This year, Walk2Walk Holidays sent out free pedometers to encourage people to walk more. I was one of the lucky ones who got one. It counts the steps I take, burnt calories and calculates the distance I walked.
– Display of total steps
– Display of burnt kcal
– Display of distance in kilometres
Additionally, there is a sub section under ‘burnt calories’ where you can set up your own body weight between min. 20kg and 150kg to calculate the burnt calories. Under ‘distance’ is a sub section to enter the length of 1 step between 30 cm and 200 cm to calculate the distance.
Dimensions: L 6.5 x H 5 x D 2.5 cm
How it works:
The pedometer didn’t come with instructions but the navigation is pretty straight forward. The navigation works with 3 buttons: S, R, M.
S = (I call it) steering button
R = Reset button
M = (I call it) main menu button
With the M button you jump from main feature to main feature. If you want to go into sub-sections press S. To change the value in the sub section (like body weight or length of a single step) use R. With M you come back to the main menu.
+ Easy to attach
+ Good features, including setting up body weight and length of steps for better calculation of burnt calories and distance
+ Easy navigation
– The navigation for body weight and length of step only works in one direction: if you miss the number you want to set up (for example your body weight of 70kg) you need to click your way up to 150kg, start from 20 again and then up to 70.
– No instructions
There were 2 things I wondered about:
1) The calculation of the distance: How long is 1 of my steps? I didn’t know. So I measured it in my living room. But I’m sure the length of my steps varies depending on if I walk fast or slow or when I take the stairs.

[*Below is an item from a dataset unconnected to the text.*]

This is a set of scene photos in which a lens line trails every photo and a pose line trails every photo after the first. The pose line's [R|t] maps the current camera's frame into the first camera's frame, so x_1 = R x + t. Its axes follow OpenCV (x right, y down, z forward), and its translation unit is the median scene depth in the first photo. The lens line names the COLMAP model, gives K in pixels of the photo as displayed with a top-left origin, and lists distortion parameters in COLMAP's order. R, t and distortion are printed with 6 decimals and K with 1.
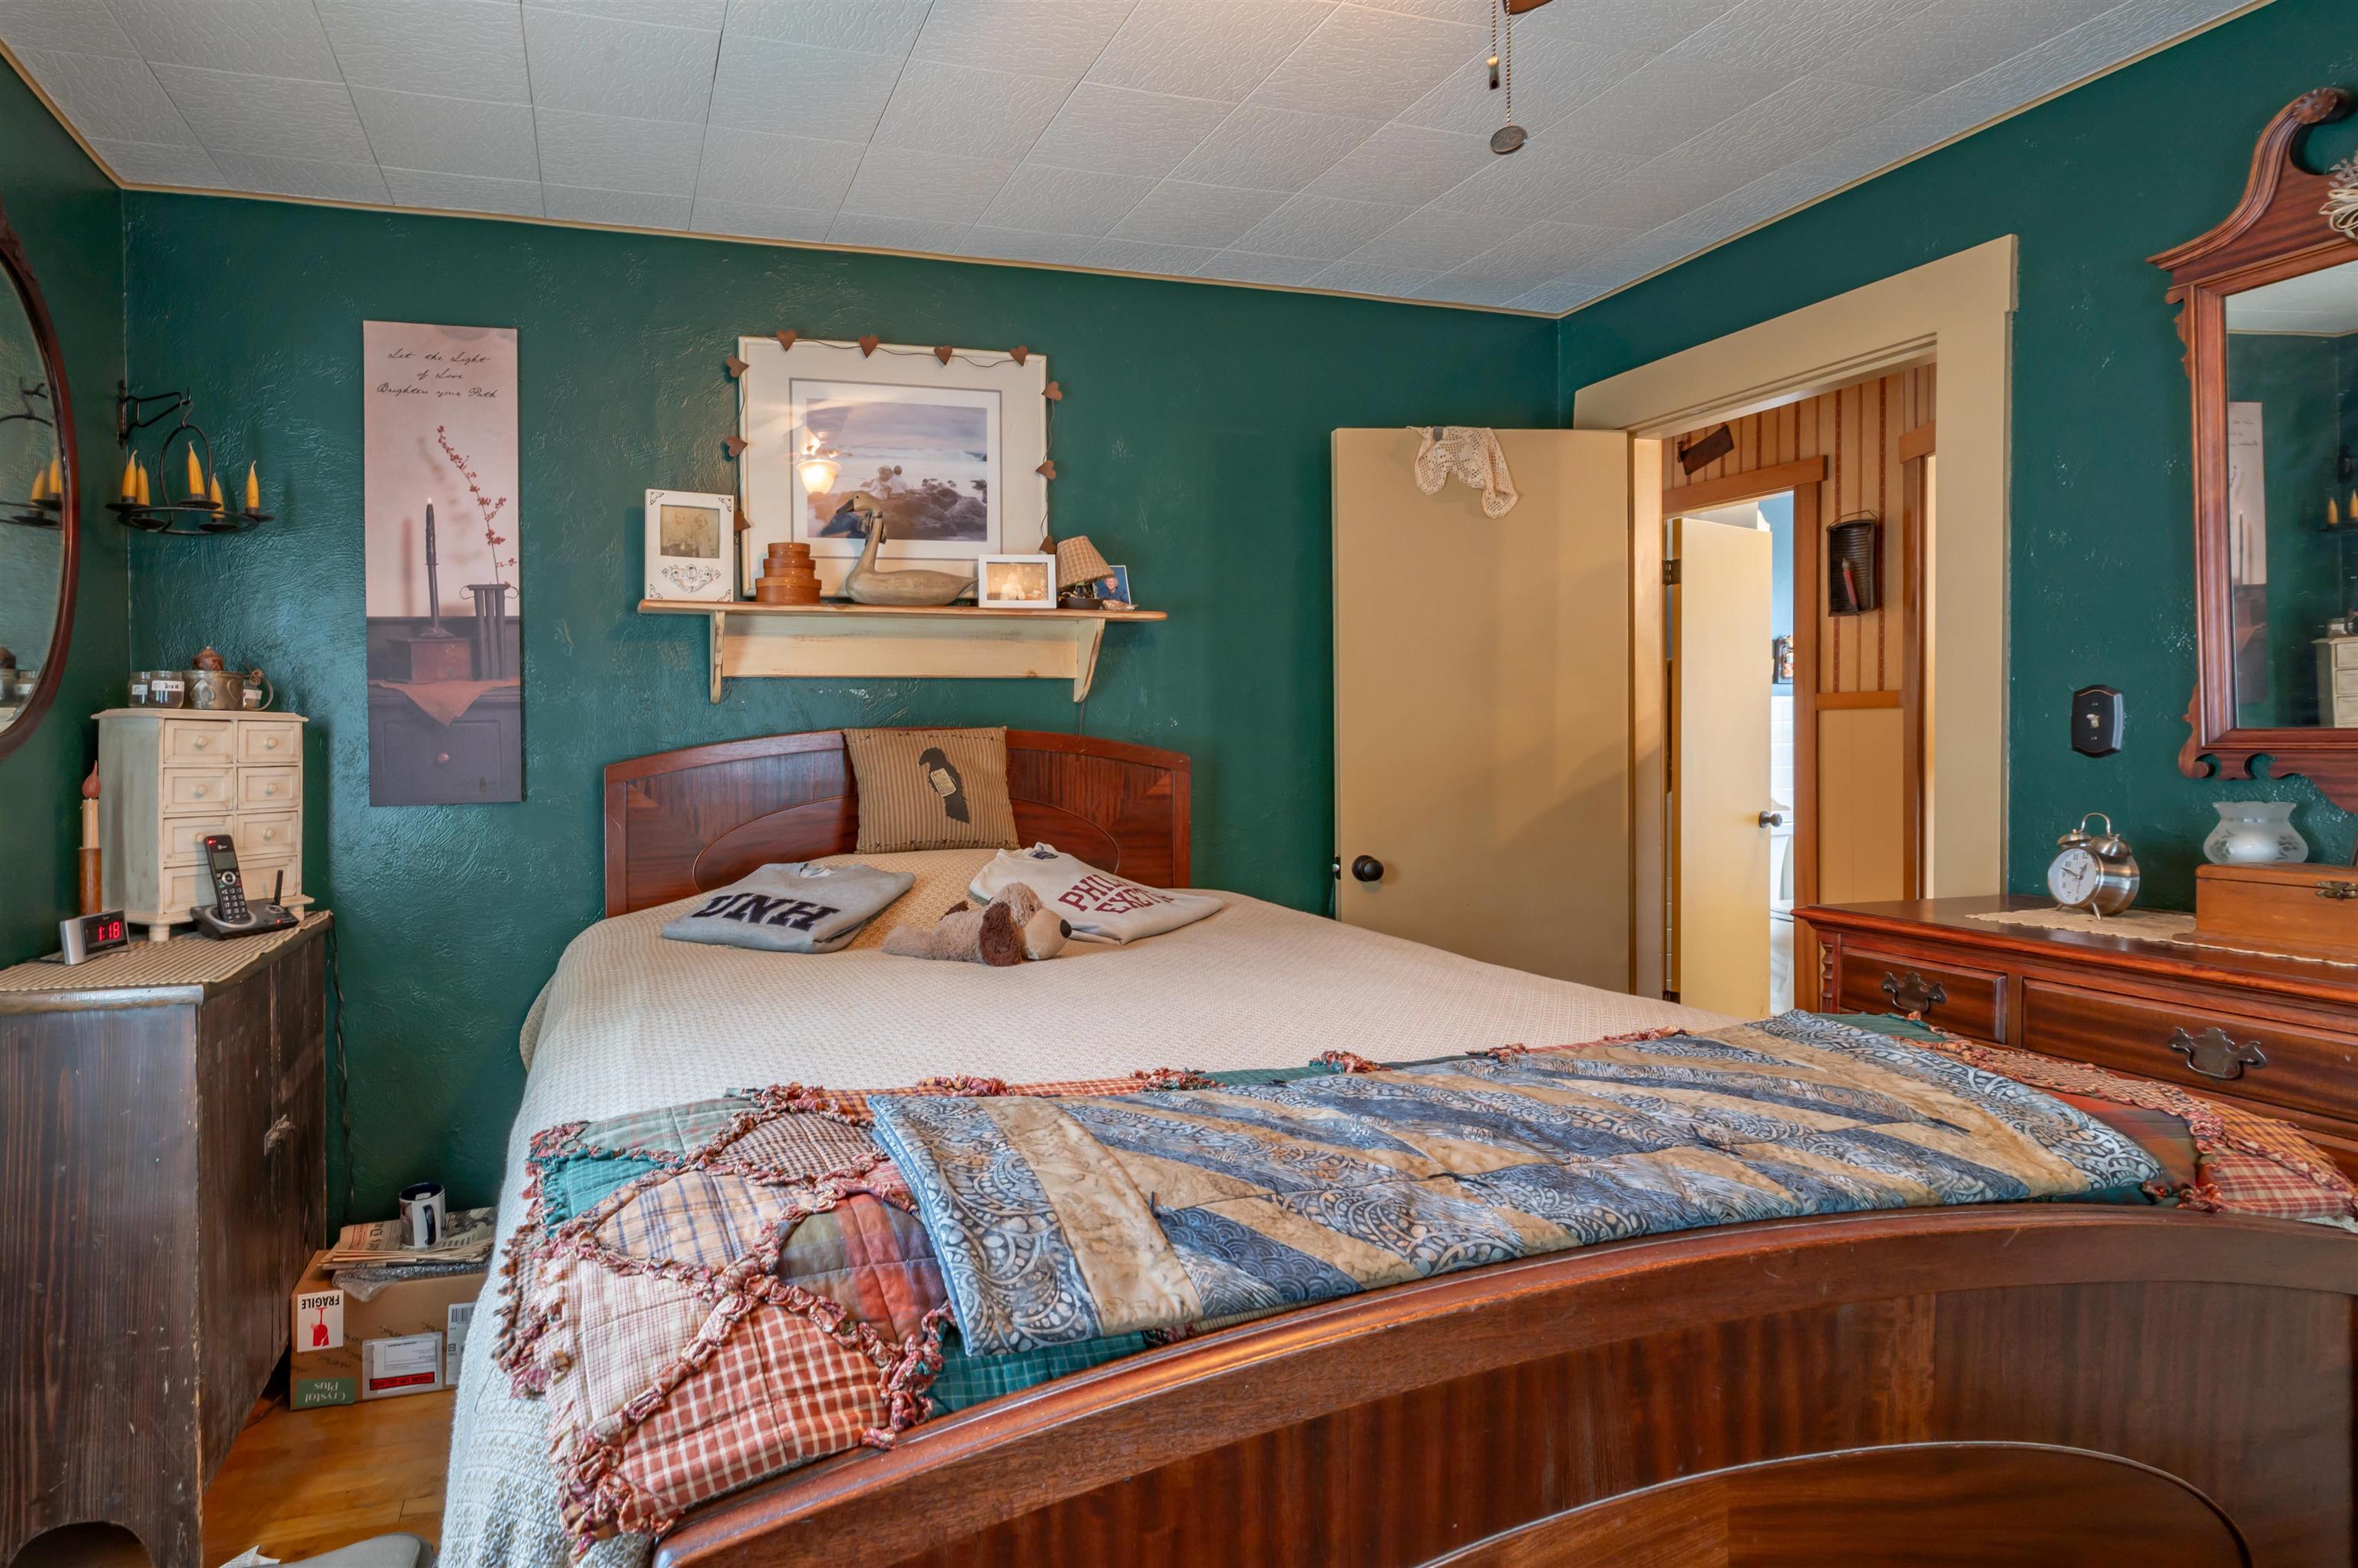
lens RADIAL K [[1153.9, 0, 1187.4], [0, 1153.9, 770.8], [0, 0, 1]] dist [0.000190, 0.005208]
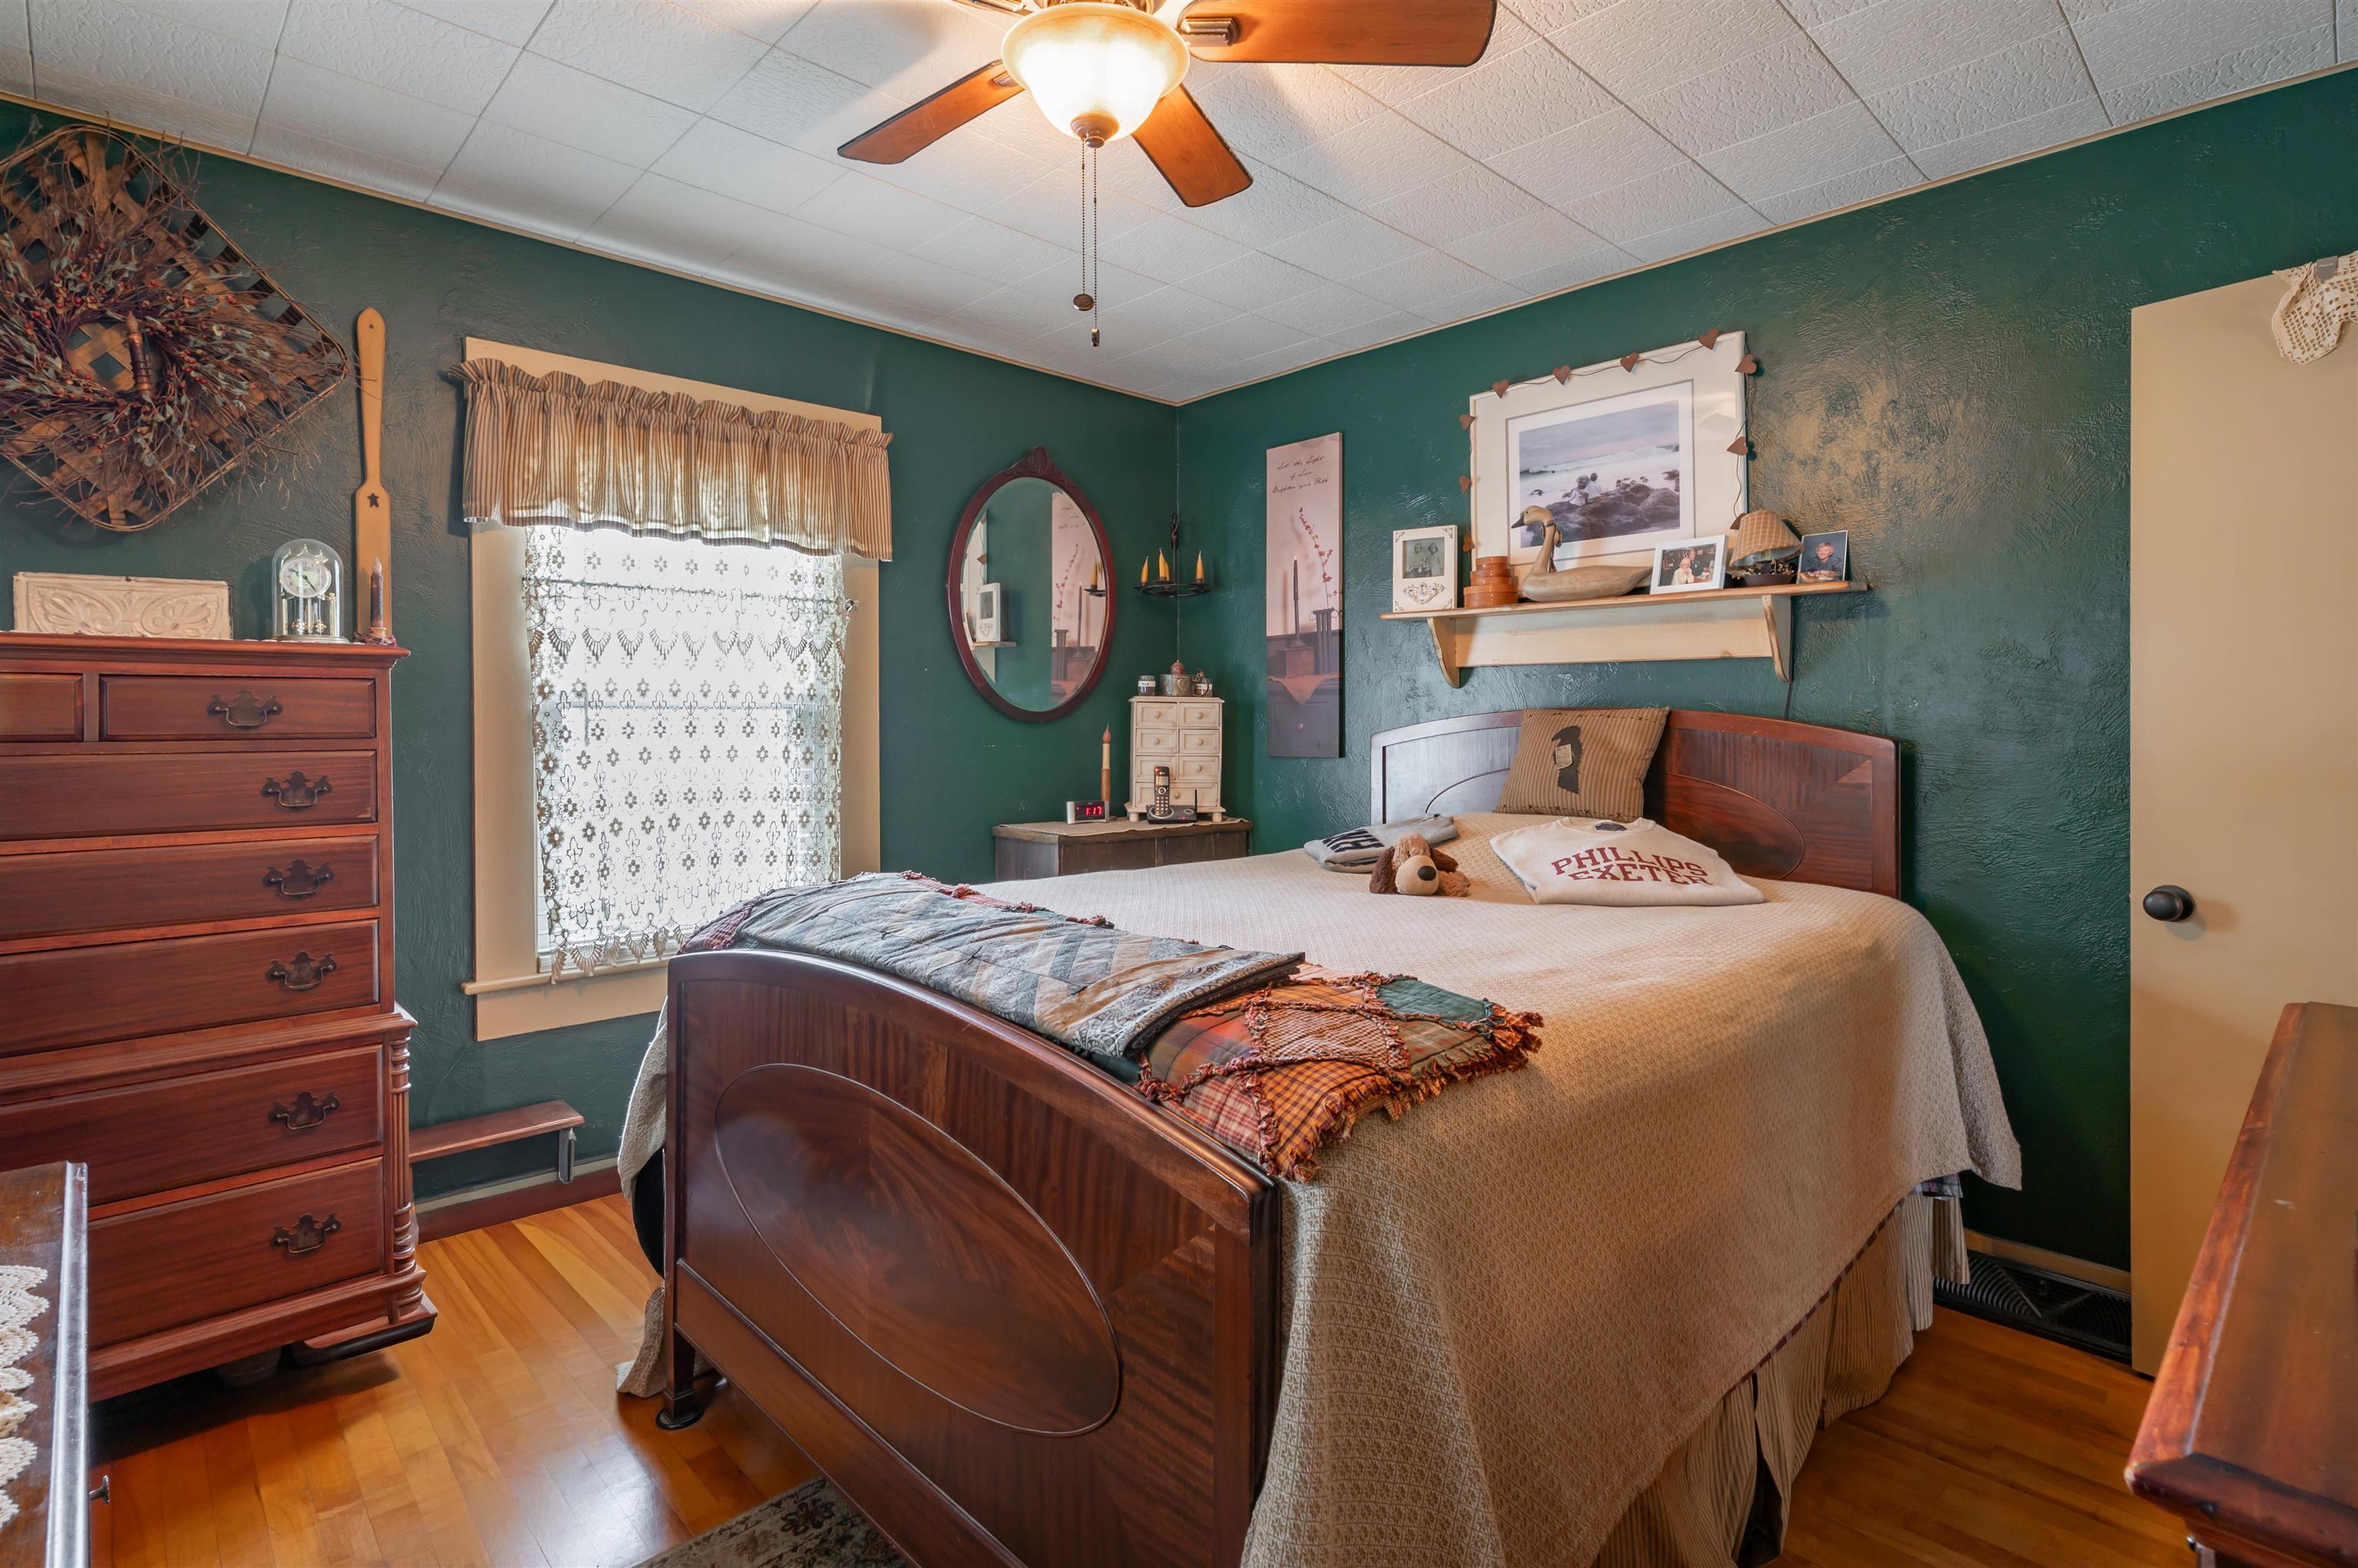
lens RADIAL K [[1153.9, 0, 1187.4], [0, 1153.9, 770.8], [0, 0, 1]] dist [0.000190, 0.005208]
pose [[0.491628, 0.052140, -0.869243, 0.571073], [-0.033891, 0.998595, 0.040731, -0.009138], [0.870146, 0.009434, 0.492704, 0.116489]]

2) Where do I need to attach the pedometer? When I hold it in my hand and walk nothing happens. When I shake it it starts counting. The pedometer reacts to vibrations but where would it feel it best?
For whom is it?:
The pedometer is for everyone who wants to start walking a bit more. It is encouraging to see how many steps you walked and how much they increase.
There are lots of initiatives going on. In September, the NHS encouraged people to walk 10.000 per day. That is around 5 miles (8 kilometers) and a man (age 45, 70kg) would burn 400kcal. However, the average person walks only 3.000 – 4.000 steps a day. The pedometer would encourage you to walk more; perfect for someone trying to stay healthy or even loose weight.
I tried the pedometer on the 3-peaks-challenge in the Chilterns. I started it the minute I left the house and only looked on it again when I was back. 28167 steps, 800 burnt kcal and 18 kilometres on an 18-mile-challenge (plus ways to the train station, to the starting point, back to the train station and walking home). Hmm… something didn’t go right here. Maybe, the reason was that I wore the pedometer in the pocket of my trousers – not on my hip. Apparently (and this is something I learned AFTER I used it), the pedometer measures the swings of your body as you walk. Each swing counts as a step.
I tried the pedometer again on a work day. Walking to work, a walk in the park at lunch time, walk back home again gave a more accurate picture: 5088 steps. But the distance said 1.5 kilometers. That’s definitely wrong.
The steps option seems realistic and encourages to walk more. The distance calculator, however, is not reliable. Despite that, it’s a nice toys to increase your daily work out in the form of walking.